1132 S. Hanover St., (410) 547-7415

It’s interesting how becoming a bar destination/booze theme park—Federal Hill, Canton, Power Plant Live—can help suck actual quality drinking establishments out of a neighborhood. Well, Mums is holding its ground in Federal Hill like a champ, a dusty pocket of a bar off the main booze drag sporting cheap-enough Boh and hard-drinking South Baltimore regulars—plus its one of only a few places in the city to get Viryta, that Lithuanian honey liquor, typically sold in one of several numbered combinations of drinks (like a “#1,” or a Boh and a shot). You could feel at home here real easy.

Best Bar, Downtown

Midway Bar

421 E. Baltimore St., (410) 727-5054, midwaybar.com

The only place to grab a drink on the Block without having to gawk at naked flesh offers a different kind of original character. Like many beloved local dive bars, the Midway feels like it hasn’t changed in years, maybe decades, and that attitude perfectly suits the place. A long bar runs down one side of the room with restrooms in the back (you have to get buzzed in if you need to use it), and the clientele runs from men and women you assume work shifts down in this stretch of the 400 block of East Baltimore Street to people who feel right at home in a dive bar surrounded by strip clubs.

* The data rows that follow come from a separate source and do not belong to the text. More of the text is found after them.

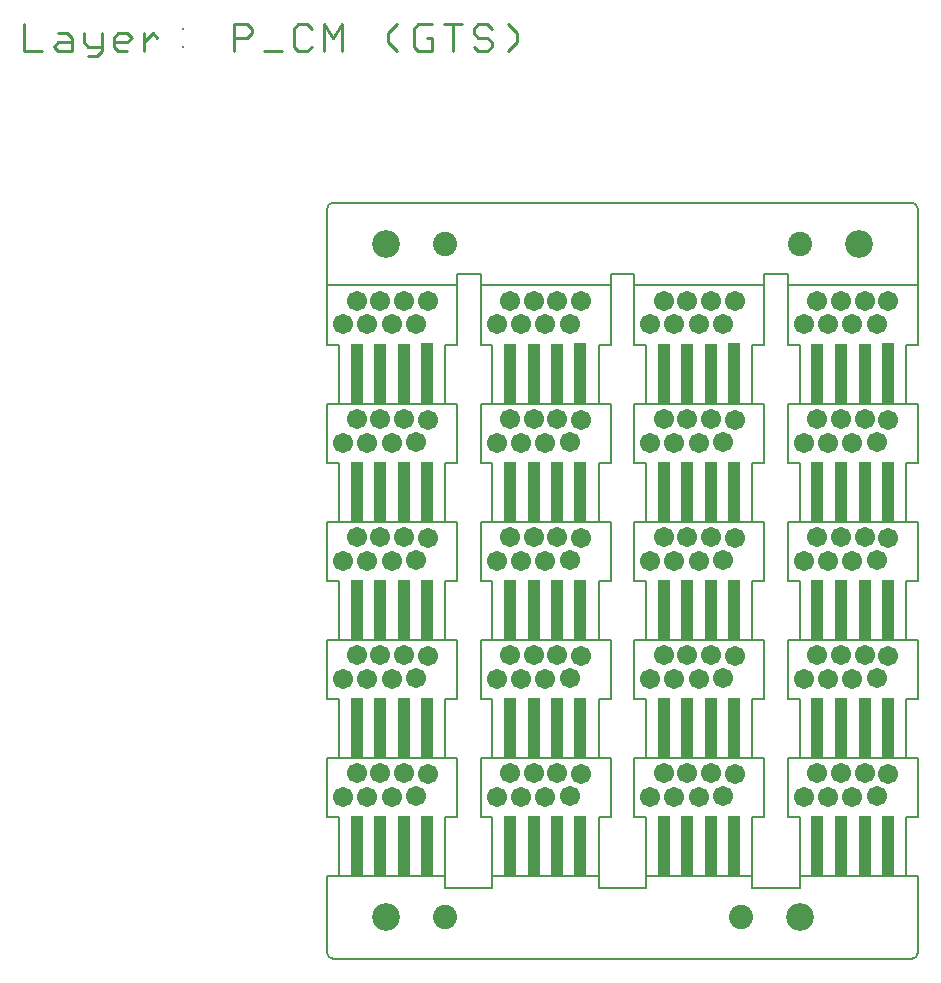
<source format=gts>
*
%FSTAX26Y26*%
%MOIN*%
%ADD10C,0.067055*%
%ADD11C,0.006000*%
%ADD12R,0.044370X0.201850*%
%ADD13C,0.080709*%
%ADD14C,0.092717*%
%ADD15C,0.010000*%
%IPPOS*%
%LNp_cm(gts)*%
%LPD*%
G75*
G54D10*
X00098425Y0061811D03*
X00133858Y0053937D03*
X00255906Y0061811D03*
X00297244Y00541339D03*
X00334646Y00616142D03*
X0005315Y0053937D03*
X00177165Y0061811D03*
X00214567Y0053937D03*
G54D11*
XY00472441D02*
X0003937D01*
Y00275591D01*
X00391732D01*
X00393701Y00277559D01*
Y00472441D01*
X00433071D01*
Y00669291D01*
XD01*
Y00472441D01*
G54D12*
X00098425Y00374016D03*
X00177165D03*
X00255906D03*
X00332677Y00375984D03*
G54D10*
X00098425Y01011811D03*
X00133858Y00933071D03*
X00255906Y01011811D03*
X00297244Y00935039D03*
X00334646Y01009843D03*
X0005315Y00933071D03*
X00177165Y01011811D03*
X00214567Y00933071D03*
G54D11*
XY00866142D02*
X0003937D01*
Y00669291D01*
X00391732D01*
X00393701Y0067126D01*
Y00866142D01*
X00433071D01*
Y01062992D01*
XD01*
Y00866142D01*
G54D12*
X00098425Y00767717D03*
X00177165D03*
X00255906D03*
X00332677Y00769685D03*
G54D10*
X00098425Y01405512D03*
X00133858Y01326772D03*
X00255906Y01405512D03*
X00297244Y0132874D03*
X00334646Y01403543D03*
X0005315Y01326772D03*
X00177165Y01405512D03*
X00214567Y01326772D03*
G54D11*
XY01259843D02*
X0003937D01*
Y01062992D01*
X00391732D01*
X00393701Y01064961D01*
Y01259843D01*
X00433071D01*
Y01456693D01*
XD01*
Y01259843D01*
G54D12*
X00098425Y01161417D03*
X00177165D03*
X00255906D03*
X00332677Y01163386D03*
G54D10*
X00098425Y01799213D03*
X00133858Y01720472D03*
X00255906Y01799213D03*
X00297244Y01722441D03*
X00334646Y01797244D03*
X0005315Y01720472D03*
X00177165Y01799213D03*
X00214567Y01720472D03*
G54D11*
XY01653543D02*
X0003937D01*
Y01456693D01*
X00391732D01*
X00393701Y01458661D01*
Y01653543D01*
X00433071D01*
Y01850394D01*
XD01*
Y01653543D01*
G54D12*
X00098425Y01555118D03*
X00177165D03*
X00255906D03*
X00332677Y01557087D03*
G54D10*
X00098425Y02192913D03*
X00133858Y02114173D03*
X00255906Y02192913D03*
X00297244Y02116142D03*
X00334646Y02190945D03*
X0005315Y02114173D03*
X00177165Y02192913D03*
X00214567Y02114173D03*
G54D11*
XY02047244D02*
X0003937D01*
Y01850394D01*
X00391732D01*
X00393701Y01852362D01*
Y02047244D01*
X00433071D01*
Y02244094D01*
XD01*
Y02047244D01*
G54D12*
X00098425Y01948819D03*
X00177165D03*
X00255906D03*
X00332677Y01950787D03*
G54D10*
X00610236Y0061811D03*
X00645669Y0053937D03*
X00767717Y0061811D03*
X00809055Y00541339D03*
X00846457Y00616142D03*
X00564961Y0053937D03*
X00688976Y0061811D03*
X00726378Y0053937D03*
G54D11*
X00511811Y00472441D02*
X00551181D01*
Y00275591D01*
X00903543D01*
X00905512Y00277559D01*
Y00472441D01*
X00944882D01*
Y00669291D01*
X00511811D01*
Y00472441D01*
G54D12*
X00610236Y00374016D03*
X00688976D03*
X00767717D03*
X00844488Y00375984D03*
G54D10*
X00610236Y01011811D03*
X00645669Y00933071D03*
X00767717Y01011811D03*
X00809055Y00935039D03*
X00846457Y01009843D03*
X00564961Y00933071D03*
X00688976Y01011811D03*
X00726378Y00933071D03*
G54D11*
X00511811Y00866142D02*
X00551181D01*
Y00669291D01*
X00903543D01*
X00905512Y0067126D01*
Y00866142D01*
X00944882D01*
Y01062992D01*
X00511811D01*
Y00866142D01*
G54D12*
X00610236Y00767717D03*
X00688976D03*
X00767717D03*
X00844488Y00769685D03*
G54D10*
X00610236Y01405512D03*
X00645669Y01326772D03*
X00767717Y01405512D03*
X00809055Y0132874D03*
X00846457Y01403543D03*
X00564961Y01326772D03*
X00688976Y01405512D03*
X00726378Y01326772D03*
G54D11*
X00511811Y01259843D02*
X00551181D01*
Y01062992D01*
X00903543D01*
X00905512Y01064961D01*
Y01259843D01*
X00944882D01*
Y01456693D01*
X00511811D01*
Y01259843D01*
G54D12*
X00610236Y01161417D03*
X00688976D03*
X00767717D03*
X00844488Y01163386D03*
G54D10*
X00610236Y01799213D03*
X00645669Y01720472D03*
X00767717Y01799213D03*
X00809055Y01722441D03*
X00846457Y01797244D03*
X00564961Y01720472D03*
X00688976Y01799213D03*
X00726378Y01720472D03*
G54D11*
X00511811Y01653543D02*
X00551181D01*
Y01456693D01*
X00903543D01*
X00905512Y01458661D01*
Y01653543D01*
X00944882D01*
Y01850394D01*
X00511811D01*
Y01653543D01*
G54D12*
X00610236Y01555118D03*
X00688976D03*
X00767717D03*
X00844488Y01557087D03*
G54D10*
X00610236Y02192913D03*
X00645669Y02114173D03*
X00767717Y02192913D03*
X00809055Y02116142D03*
X00846457Y02190945D03*
X00564961Y02114173D03*
X00688976Y02192913D03*
X00726378Y02114173D03*
G54D11*
X00511811Y02047244D02*
X00551181D01*
Y01850394D01*
X00903543D01*
X00905512Y01852362D01*
Y02047244D01*
X00944882D01*
Y02244094D01*
X00511811D01*
Y02047244D01*
G54D12*
X00610236Y01948819D03*
X00688976D03*
X00767717D03*
X00844488Y01950787D03*
G54D10*
X01122047Y0061811D03*
X0115748Y0053937D03*
X01279528Y0061811D03*
X01320866Y00541339D03*
X01358268Y00616142D03*
X01076772Y0053937D03*
X01200787Y0061811D03*
X01238189Y0053937D03*
G54D11*
X01023622Y00472441D02*
X01062992D01*
Y00275591D01*
X01415354D01*
X01417323Y00277559D01*
Y00472441D01*
X01456693D01*
Y00669291D01*
X01023622D01*
Y00472441D01*
G54D12*
X01122047Y00374016D03*
X01200787D03*
X01279528D03*
X01356299Y00375984D03*
G54D10*
X01122047Y01011811D03*
X0115748Y00933071D03*
X01279528Y01011811D03*
X01320866Y00935039D03*
X01358268Y01009843D03*
X01076772Y00933071D03*
X01200787Y01011811D03*
X01238189Y00933071D03*
G54D11*
X01023622Y00866142D02*
X01062992D01*
Y00669291D01*
X01415354D01*
X01417323Y0067126D01*
Y00866142D01*
X01456693D01*
Y01062992D01*
X01023622D01*
Y00866142D01*
G54D12*
X01122047Y00767717D03*
X01200787D03*
X01279528D03*
X01356299Y00769685D03*
G54D10*
X01122047Y01405512D03*
X0115748Y01326772D03*
X01279528Y01405512D03*
X01320866Y0132874D03*
X01358268Y01403543D03*
X01076772Y01326772D03*
X01200787Y01405512D03*
X01238189Y01326772D03*
G54D11*
X01023622Y01259843D02*
X01062992D01*
Y01062992D01*
X01415354D01*
X01417323Y01064961D01*
Y01259843D01*
X01456693D01*
Y01456693D01*
X01023622D01*
Y01259843D01*
G54D12*
X01122047Y01161417D03*
X01200787D03*
X01279528D03*
X01356299Y01163386D03*
G54D10*
X01122047Y01799213D03*
X0115748Y01720472D03*
X01279528Y01799213D03*
X01320866Y01722441D03*
X01358268Y01797244D03*
X01076772Y01720472D03*
X01200787Y01799213D03*
X01238189Y01720472D03*
G54D11*
X01023622Y01653543D02*
X01062992D01*
Y01456693D01*
X01415354D01*
X01417323Y01458661D01*
Y01653543D01*
X01456693D01*
Y01850394D01*
X01023622D01*
Y01653543D01*
G54D12*
X01122047Y01555118D03*
X01200787D03*
X01279528D03*
X01356299Y01557087D03*
G54D10*
X01122047Y02192913D03*
X0115748Y02114173D03*
X01279528Y02192913D03*
X01320866Y02116142D03*
X01358268Y02190945D03*
X01076772Y02114173D03*
X01200787Y02192913D03*
X01238189Y02114173D03*
G54D11*
X01023622Y02047244D02*
X01062992D01*
Y01850394D01*
X01415354D01*
X01417323Y01852362D01*
Y02047244D01*
X01456693D01*
Y02244094D01*
X01023622D01*
Y02047244D01*
G54D12*
X01122047Y01948819D03*
X01200787D03*
X01279528D03*
X01356299Y01950787D03*
G54D10*
X01633858Y0061811D03*
X01669291Y0053937D03*
X01791339Y0061811D03*
X01832677Y00541339D03*
X01870079Y00616142D03*
X01588583Y0053937D03*
X01712598Y0061811D03*
X0175Y0053937D03*
G54D11*
X01535433Y00472441D02*
X01574803D01*
Y00275591D01*
X01927165D01*
X01929134Y00277559D01*
Y00472441D01*
X01968504D01*
Y00669291D01*
X01535433D01*
Y00472441D01*
G54D12*
X01633858Y00374016D03*
X01712598D03*
X01791339D03*
X0186811Y00375984D03*
G54D10*
X01633858Y01011811D03*
X01669291Y00933071D03*
X01791339Y01011811D03*
X01832677Y00935039D03*
X01870079Y01009843D03*
X01588583Y00933071D03*
X01712598Y01011811D03*
X0175Y00933071D03*
G54D11*
X01535433Y00866142D02*
X01574803D01*
Y00669291D01*
X01927165D01*
X01929134Y0067126D01*
Y00866142D01*
X01968504D01*
Y01062992D01*
X01535433D01*
Y00866142D01*
G54D12*
X01633858Y00767717D03*
X01712598D03*
X01791339D03*
X0186811Y00769685D03*
G54D10*
X01633858Y01405512D03*
X01669291Y01326772D03*
X01791339Y01405512D03*
X01832677Y0132874D03*
X01870079Y01403543D03*
X01588583Y01326772D03*
X01712598Y01405512D03*
X0175Y01326772D03*
G54D11*
X01535433Y01259843D02*
X01574803D01*
Y01062992D01*
X01927165D01*
X01929134Y01064961D01*
Y01259843D01*
X01968504D01*
Y01456693D01*
X01535433D01*
Y01259843D01*
G54D12*
X01633858Y01161417D03*
X01712598D03*
X01791339D03*
X0186811Y01163386D03*
G54D10*
X01633858Y01799213D03*
X01669291Y01720472D03*
X01791339Y01799213D03*
X01832677Y01722441D03*
X01870079Y01797244D03*
X01588583Y01720472D03*
X01712598Y01799213D03*
X0175Y01720472D03*
G54D11*
X01535433Y01653543D02*
X01574803D01*
Y01456693D01*
X01927165D01*
X01929134Y01458661D01*
Y01653543D01*
X01968504D01*
Y01850394D01*
X01535433D01*
Y01653543D01*
G54D12*
X01633858Y01555118D03*
X01712598D03*
X01791339D03*
X0186811Y01557087D03*
G54D10*
X01633858Y02192913D03*
X01669291Y02114173D03*
X01791339Y02192913D03*
X01832677Y02116142D03*
X01870079Y02190945D03*
X01588583Y02114173D03*
X01712598Y02192913D03*
X0175Y02114173D03*
G54D11*
X01535433Y02047244D02*
X01574803D01*
Y01850394D01*
X01927165D01*
X01929134Y01852362D01*
Y02047244D01*
X01968504D01*
Y02244094D01*
X01535433D01*
Y02047244D01*
G54D12*
X01633858Y01948819D03*
X01712598D03*
X01791339D03*
X0186811Y01950787D03*
G54D13*
X00393701Y00137795D03*
X01377953D03*
X00393701Y0238189D03*
X01574803D03*
G54D14*
X0019685Y00137795D03*
X01574803D03*
X0019685Y0238189D03*
X01771654D03*
G54D11*
X00019685YD02*
X01948819D01*
X01968504Y00019685D02*
Y00275591D01*
X01574803D01*
XD02*
Y00019685D01*
Y02244094D02*
X00433071D01*
X01968504D02*
Y025D01*
X01948819Y02519685D02*
X00019685D01*
XY025D02*
Y02244094D01*
X00433071D02*
Y02283465D01*
X00511811Y02244094D02*
Y02283465D01*
X00433071D02*
X00511811D01*
X00393701Y00277559D02*
Y0023622D01*
X00551181Y00275591D02*
Y0023622D01*
X00393701D02*
X00551181D01*
X00905512Y00277559D02*
Y0023622D01*
X01062992Y00275591D02*
Y0023622D01*
X00905512D02*
X01062992D01*
X01417323Y00277559D02*
Y0023622D01*
X01574803Y00275591D02*
Y0023622D01*
X01417323D02*
X01574803D01*
X00944882Y02244094D02*
Y02283465D01*
X01023622Y02244094D02*
Y02283465D01*
X00944882D02*
X01023622D01*
X01456693Y02244094D02*
Y02283465D01*
X01535433Y02244094D02*
Y02283465D01*
X01456693D02*
X01535433D01*
X00511811Y02244094D02*
X00944882D01*
X01023622D02*
X01456693D01*
X01535433D02*
X01968504D01*
X01417323Y00275591D02*
X01062992D01*
X00905512D02*
X00551181D01*
X00393701D02*
XD01*
X00019685Y02519685D02*
G03XY025IJ-00019685D01*
X01948819Y02519685D02*
G02X01968504Y025IJ-00019685D01*
Y00019685D02*
G02X01948819YI-00019685JD01*
XY00019685D02*
G03X00019685YI00019685JD01*
G54D15*
X-01010749Y03114089D02*
G01Y03024685D01*
X-00951146D01*
X-00895848Y03084288D02*
X-00866047D01*
X-00851146Y03069387D01*
Y03024685D01*
X-00895848D01*
X-00910749Y03039586D01*
X-00895848Y03054486D01*
X-00851146D01*
X-00810749Y03084288D02*
Y03054486D01*
X-00795848Y03039586D01*
X-00751146D01*
Y03084288D02*
Y03024685D01*
X-00766047Y03009784D01*
X-00795848D01*
X-00666047Y03024685D02*
X-00695848D01*
X-00710749Y03039586D01*
Y03069387D01*
X-00695848Y03084288D01*
X-00666047D01*
X-00651146Y03069387D01*
X-00666047Y03054486D01*
X-00710749D01*
X-00610749Y03084288D02*
Y03024685D01*
Y03054486D02*
X-00580948Y03084288D01*
X-00566047Y03069387D01*
X-00480948Y03039586D03*
Y03099188D03*
X-00310749Y03024685D02*
Y03114089D01*
X-00266047D01*
X-00251146Y03099188D01*
Y03084288D01*
X-00266047Y03069387D01*
X-00310749D01*
X-00210749Y03024685D02*
X-00151146D01*
X-00051146Y03039586D02*
X-00066047Y03024685D01*
X-00095848D01*
X-00110749Y03039586D01*
Y03099188D01*
X-00095848Y03114089D01*
X-00066047D01*
X-00051146Y03099188D01*
X-00010749Y03024685D02*
Y03114089D01*
X00019052Y03069387D01*
X00048854Y03114089D01*
Y03024685D01*
X00233953D02*
X00204152Y03054486D01*
Y03084288D01*
X00233953Y03114089D01*
X00304152D02*
X00348854D01*
X00304152D02*
X00289251Y03099188D01*
Y03039586D01*
X00304152Y03024685D01*
X00348854D01*
Y03069387D01*
X00333953D01*
X00389251Y03114089D02*
X00448854D01*
X00419052D02*
Y03024685D01*
X00489251Y03039586D02*
X00504152Y03024685D01*
X00533953D01*
X00548854Y03039586D01*
Y03054486D01*
X00533953Y03069387D01*
X00504152D01*
X00489251Y03084288D01*
Y03099188D01*
X00504152Y03114089D01*
X00533953D01*
X00548854Y03099188D01*
X00604152Y03024685D02*
X00633953Y03054486D01*
Y03084288D01*
X00604152Y03114089D01*
M02*

</source>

The prices are more than reasonable—and downright cheap compared to traditional Block establishments—and the ambiance 100 percent genuine and irony free. Cheers.

Best Bar, Canton

Looney’s

2900 O’Donnell St., (410) 675-9235, looneyspub.com

We hate to sound like a broken record, but let’s face it—Looney’s pretty much embodies the experience that is going out in Canton. There’s ample outdoor seating for people watching, or for holla-ing, if that’s your thing. The front bar has that narrow, cozy feel of a neighborhood spot, while the upstairs is huge and littered with TVs and sundry bar games. There’s even a dining room, which we’ve only glimpsed while shuffling upstairs to the bar. Drinks are reasonably cheap, bartenders are competent (if a bit surly), and the wings are good. It’s one-stop shopping, the Walmart of getting ripped on the square, if you will.